Raising poultry and pigs

Do you have any suggestions for books on raising turkeys, chickens, or feeder pigs? I know there are the BHM books that I plan on ordering, but I like to get a couple of viewpoints before I dive into a new project.

I would like to get 3-4 feeder hogs for my extended family, 10 or so layers, 10-15 meat birds, and maybe 10-15 turkeys for meat.

Matt Hountz
Sunman, Indiana

The Backwoods Home Magazine’s handbook on raising chickens is inexpensive and quite good. But for more information on chickens, I’d recommend Storey’s Guide to Raising Chickens. They also publish Storey’s Guide to Raising Pigs and Storey’s Guide to Raising Turkeys, all quite thorough. I’d recommend starting slowly with maybe your layers and meat chickens and a couple of turkeys and perhaps one or two feeder pigs so you get some hands-on experience while you’re learning.

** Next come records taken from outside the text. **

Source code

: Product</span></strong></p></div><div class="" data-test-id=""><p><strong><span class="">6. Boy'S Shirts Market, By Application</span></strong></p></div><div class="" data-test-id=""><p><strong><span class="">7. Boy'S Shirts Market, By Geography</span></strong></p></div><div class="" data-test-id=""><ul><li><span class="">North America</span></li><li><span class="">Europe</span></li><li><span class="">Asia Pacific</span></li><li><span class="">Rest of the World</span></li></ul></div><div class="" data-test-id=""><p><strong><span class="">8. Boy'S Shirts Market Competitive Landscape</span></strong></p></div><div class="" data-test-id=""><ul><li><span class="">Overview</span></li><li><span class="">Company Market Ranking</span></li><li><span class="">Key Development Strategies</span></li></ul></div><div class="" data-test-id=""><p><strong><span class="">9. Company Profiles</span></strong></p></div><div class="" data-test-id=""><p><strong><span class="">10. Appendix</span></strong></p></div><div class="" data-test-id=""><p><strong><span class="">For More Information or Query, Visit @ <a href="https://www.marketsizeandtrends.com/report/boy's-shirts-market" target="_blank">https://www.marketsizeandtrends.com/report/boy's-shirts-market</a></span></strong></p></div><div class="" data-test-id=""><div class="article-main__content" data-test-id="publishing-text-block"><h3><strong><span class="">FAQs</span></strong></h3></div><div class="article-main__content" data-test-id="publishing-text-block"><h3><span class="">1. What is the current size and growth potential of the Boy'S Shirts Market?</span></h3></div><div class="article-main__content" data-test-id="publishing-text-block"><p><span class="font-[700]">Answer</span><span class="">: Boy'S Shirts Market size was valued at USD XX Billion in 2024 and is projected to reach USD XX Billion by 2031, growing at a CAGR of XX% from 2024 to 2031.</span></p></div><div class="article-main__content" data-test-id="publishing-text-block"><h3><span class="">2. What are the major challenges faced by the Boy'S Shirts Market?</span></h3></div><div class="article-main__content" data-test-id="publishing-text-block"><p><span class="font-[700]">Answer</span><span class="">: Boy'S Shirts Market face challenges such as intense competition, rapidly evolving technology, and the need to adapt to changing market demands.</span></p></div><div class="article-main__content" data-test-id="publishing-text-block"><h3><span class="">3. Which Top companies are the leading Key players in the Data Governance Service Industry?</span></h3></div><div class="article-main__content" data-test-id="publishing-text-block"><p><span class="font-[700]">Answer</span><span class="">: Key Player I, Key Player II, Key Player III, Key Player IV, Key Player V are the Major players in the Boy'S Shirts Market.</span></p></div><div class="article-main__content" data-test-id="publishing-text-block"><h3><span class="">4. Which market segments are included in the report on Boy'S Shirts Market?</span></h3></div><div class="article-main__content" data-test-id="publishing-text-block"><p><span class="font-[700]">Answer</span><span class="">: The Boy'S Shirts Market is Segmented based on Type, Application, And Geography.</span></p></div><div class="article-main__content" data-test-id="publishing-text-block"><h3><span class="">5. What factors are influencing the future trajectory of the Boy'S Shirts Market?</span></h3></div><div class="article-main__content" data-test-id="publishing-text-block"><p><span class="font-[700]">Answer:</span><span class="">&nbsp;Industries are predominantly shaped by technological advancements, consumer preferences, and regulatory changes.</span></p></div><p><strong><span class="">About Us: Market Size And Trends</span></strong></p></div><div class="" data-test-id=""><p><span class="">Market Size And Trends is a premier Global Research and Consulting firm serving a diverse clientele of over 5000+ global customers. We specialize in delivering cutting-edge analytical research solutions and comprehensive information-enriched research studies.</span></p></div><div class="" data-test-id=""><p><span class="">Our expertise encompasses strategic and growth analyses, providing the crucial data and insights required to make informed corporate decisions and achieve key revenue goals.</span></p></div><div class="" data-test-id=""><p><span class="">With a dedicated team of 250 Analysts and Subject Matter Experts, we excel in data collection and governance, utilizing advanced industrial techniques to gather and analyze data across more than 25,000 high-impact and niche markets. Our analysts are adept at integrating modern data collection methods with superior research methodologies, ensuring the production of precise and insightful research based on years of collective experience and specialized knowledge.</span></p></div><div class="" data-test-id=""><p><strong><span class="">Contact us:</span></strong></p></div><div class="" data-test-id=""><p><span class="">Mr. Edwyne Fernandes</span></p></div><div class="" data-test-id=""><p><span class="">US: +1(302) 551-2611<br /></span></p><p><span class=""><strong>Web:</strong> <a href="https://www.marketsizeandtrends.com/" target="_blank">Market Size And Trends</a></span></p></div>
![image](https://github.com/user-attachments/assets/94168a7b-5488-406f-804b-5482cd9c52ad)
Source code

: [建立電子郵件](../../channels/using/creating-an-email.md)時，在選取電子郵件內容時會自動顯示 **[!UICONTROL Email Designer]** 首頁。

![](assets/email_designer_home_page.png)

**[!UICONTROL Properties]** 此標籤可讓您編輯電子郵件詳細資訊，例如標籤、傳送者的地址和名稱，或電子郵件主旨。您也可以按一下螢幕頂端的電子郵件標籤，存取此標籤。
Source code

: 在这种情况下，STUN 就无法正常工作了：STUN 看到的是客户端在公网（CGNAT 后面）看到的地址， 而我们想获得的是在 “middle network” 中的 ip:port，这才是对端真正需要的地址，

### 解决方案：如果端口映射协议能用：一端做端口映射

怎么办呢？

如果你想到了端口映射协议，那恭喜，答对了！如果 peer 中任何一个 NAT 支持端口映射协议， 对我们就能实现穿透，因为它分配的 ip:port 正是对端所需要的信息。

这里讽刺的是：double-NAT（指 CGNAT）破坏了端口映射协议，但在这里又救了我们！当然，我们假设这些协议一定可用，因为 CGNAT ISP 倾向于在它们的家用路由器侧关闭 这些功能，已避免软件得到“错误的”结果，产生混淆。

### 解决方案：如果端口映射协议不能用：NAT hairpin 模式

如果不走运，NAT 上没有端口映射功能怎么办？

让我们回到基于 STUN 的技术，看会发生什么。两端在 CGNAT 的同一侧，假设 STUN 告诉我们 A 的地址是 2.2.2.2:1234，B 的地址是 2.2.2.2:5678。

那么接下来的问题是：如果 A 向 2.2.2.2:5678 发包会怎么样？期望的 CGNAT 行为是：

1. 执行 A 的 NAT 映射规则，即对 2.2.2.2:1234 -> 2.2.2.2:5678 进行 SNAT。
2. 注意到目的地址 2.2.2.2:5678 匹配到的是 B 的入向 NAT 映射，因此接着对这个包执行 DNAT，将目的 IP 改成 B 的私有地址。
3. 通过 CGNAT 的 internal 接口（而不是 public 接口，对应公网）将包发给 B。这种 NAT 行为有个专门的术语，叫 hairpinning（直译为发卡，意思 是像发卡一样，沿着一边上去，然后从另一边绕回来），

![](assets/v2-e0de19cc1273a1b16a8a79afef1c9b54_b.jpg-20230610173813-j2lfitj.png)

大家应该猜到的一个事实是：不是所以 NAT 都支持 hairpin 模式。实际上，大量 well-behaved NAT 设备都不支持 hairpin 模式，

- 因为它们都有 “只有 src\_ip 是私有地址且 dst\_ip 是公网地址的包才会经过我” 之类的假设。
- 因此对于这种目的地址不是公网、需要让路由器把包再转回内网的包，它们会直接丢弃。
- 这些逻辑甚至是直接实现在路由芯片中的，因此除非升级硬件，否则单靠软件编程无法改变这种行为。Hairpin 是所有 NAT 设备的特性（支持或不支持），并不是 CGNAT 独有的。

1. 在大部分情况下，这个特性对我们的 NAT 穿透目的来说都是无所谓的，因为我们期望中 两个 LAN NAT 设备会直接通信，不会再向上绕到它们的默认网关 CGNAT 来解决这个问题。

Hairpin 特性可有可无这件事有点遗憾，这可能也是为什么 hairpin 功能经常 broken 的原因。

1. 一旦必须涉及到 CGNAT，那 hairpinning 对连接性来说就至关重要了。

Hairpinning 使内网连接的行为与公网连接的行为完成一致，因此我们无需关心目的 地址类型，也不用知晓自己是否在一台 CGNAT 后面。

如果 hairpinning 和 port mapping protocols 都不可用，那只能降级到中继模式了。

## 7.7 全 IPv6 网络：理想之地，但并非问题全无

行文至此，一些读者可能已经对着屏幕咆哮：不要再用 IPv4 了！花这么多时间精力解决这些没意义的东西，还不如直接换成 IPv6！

Then the next year, you can do more with confidence and experience behind you. Good luck! You’ll love it. — Jackie

One Response to “Q and A: traumatized hens and raising poultry and pigs”

  1. John Says:

    HELP. Our Delaware hens have turned CANNABILISTIC. They literally are ripping each other apart daily and look pathetic (rather ironic as we decided on the Delaware breed for their beautiful looks and known tasty meat).

    Have secure coop.

    Have secure fenced in area open to them every day with free access to coop at all times.

    Have changed food numerous times.

    Have turned off fall and winter light, also tried changing watt from 60 to 40…no difference.

    Use pine wood chips from local TSC for bedding.

    Give mixed grain daily in addition to regular feed so they have plenty to peck at.

    Have tried the salt water treatment.

    Have tried the poultry grain and mineral block.

    Do have a penned-in, outside dog but a good distance from the chickens area.

    Live in country on a 100′x200′ lot with neighbors on top of us on all three sides.

    They (the chickens not the neighbors) have always seemed aggressive toward each other….although not very trusting, they have never attacked us or our small grandkids. We do not handle our chickens as pets.

    We have 11 Delaware hens, all the same age that we ordered directly from a hatchery in July of 2011.

    Any suggestions? Have you ever experienced such widespread cannibalism? Thanks in advance.